A House Energy & Commerce Subcommittee on Health hearing in March on the apparent abuse of the program and the need to institute reforms has fueled hopes that the will to institute change is rising in Washington, DC. Officials from various government agencies reviewed audit information on the program and discussed the shortcomings of efforts to reform 340B. Hearing participants also heard about forthcoming guidance on how the 340B program should operate in future for better results.

“I think the hearing indicates that Congress is waking up to the very serious need for possible change in the program,” says Stephanie Silverman, spokeswoman for the Alliance for Integrity and Reform of AIR 340B, a consortium of oncologists, healthcare companies, and drug manufacturers. “There is a lot of pent-up interest across the ranks of the subcommittee for getting to what’s ailing the 340B program.”

Numerous Deficiencies and Inequities

In the testimony March 24, an official with the Office of Inspector General (OIG) in the Department of Health and Human Services identified numerous inefficiencies and inequities in the 340B program.1 Assistant Inspector General for Evaluations Ann Maxwell said that in many cases 340B program participants have not passed along savings to their disadvantaged patients. In addition, Maxwell said, a lack of transparency in drug billing and manufacturer pricing has caused widespread inconsistency in the discounts that are applied to purchases, owing to regulatory provisions that have prevented the free flow of information that was intended to be shared.
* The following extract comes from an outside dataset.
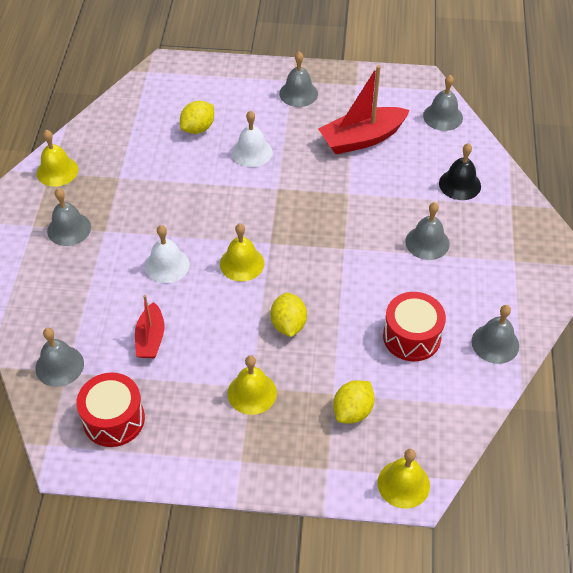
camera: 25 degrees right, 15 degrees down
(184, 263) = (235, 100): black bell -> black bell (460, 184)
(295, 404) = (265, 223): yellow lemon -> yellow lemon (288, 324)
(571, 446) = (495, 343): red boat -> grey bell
“Without access to ceiling prices, 340B providers cannot ensure that they are being charged the appropriate amount by drug manufacturers. OIG’s work has shown that 340B providers have, in fact, been overcharged for 340B-purchased drugs in the past: we found that 14% of drug purchases under the 340B program in June 2005 exceeded applicable ceiling prices. As a result, 340B providers overpaid by a total of $3.9 million during that month,” Maxwell said.1

In order to ensure proper compensation under the 340B program, states have been forced to do costly payment audits to compensate for the lack of information on ceiling prices, she said.
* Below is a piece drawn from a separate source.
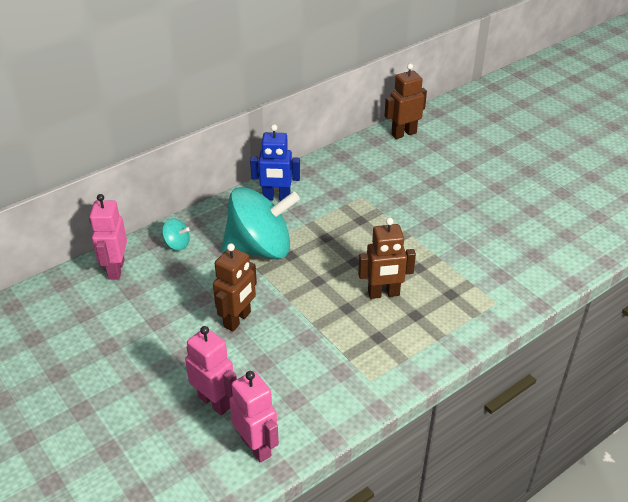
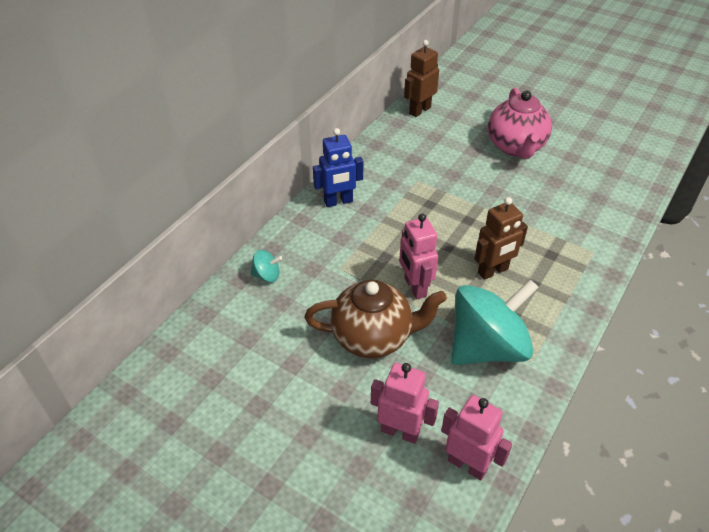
camera: 20 degrees left, 5 degrees up
(116, 269) = (218, 319): pink robot -> pink robot (414, 287)
(237, 320) = (373, 337): brown robot -> brown teapot
(260, 248) = (353, 257): turquoise spinning top -> turquoise spinning top (487, 347)
(479, 188) = (515, 147): none -> pink teapot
Maxwell also expressed concern about the rise of contract pharmacies, which have expanded rapidly and are handling an increasing share of 340B prescription business. These pharmacies make their determination about patient eligibility at the drugstore counter rather than at the doctor’s office, Maxwell said, and having no way of knowing who is eligible when the prescription is filled, make their determinations later. Each has its own system for making those determinations, he explained, and there is wide variation, some of which could be construed as “diversion” of 340B funds to unacceptable uses.

Exponential Growth of Contract Pharmacies

Meanwhile, growth of the contract pharmacy sector has been exponential. In a 2014 report, the OIG stated that the percentage of 340B providers that use contract pharmacies had risen to 22% from 10% in 20102 and that the number of “unique” pharmacies serving as 340B contract pharmacies had grown by 770%.

Another flaw in the 340B design is that there is no stipulation for how savings from the program must be used, meaning entities are not required to pass those savings along to patients, Maxwell said. Patients who ought to receive discounts sometimes end up paying full price at the pharmacy, she said, either out of pocket or through their insurers.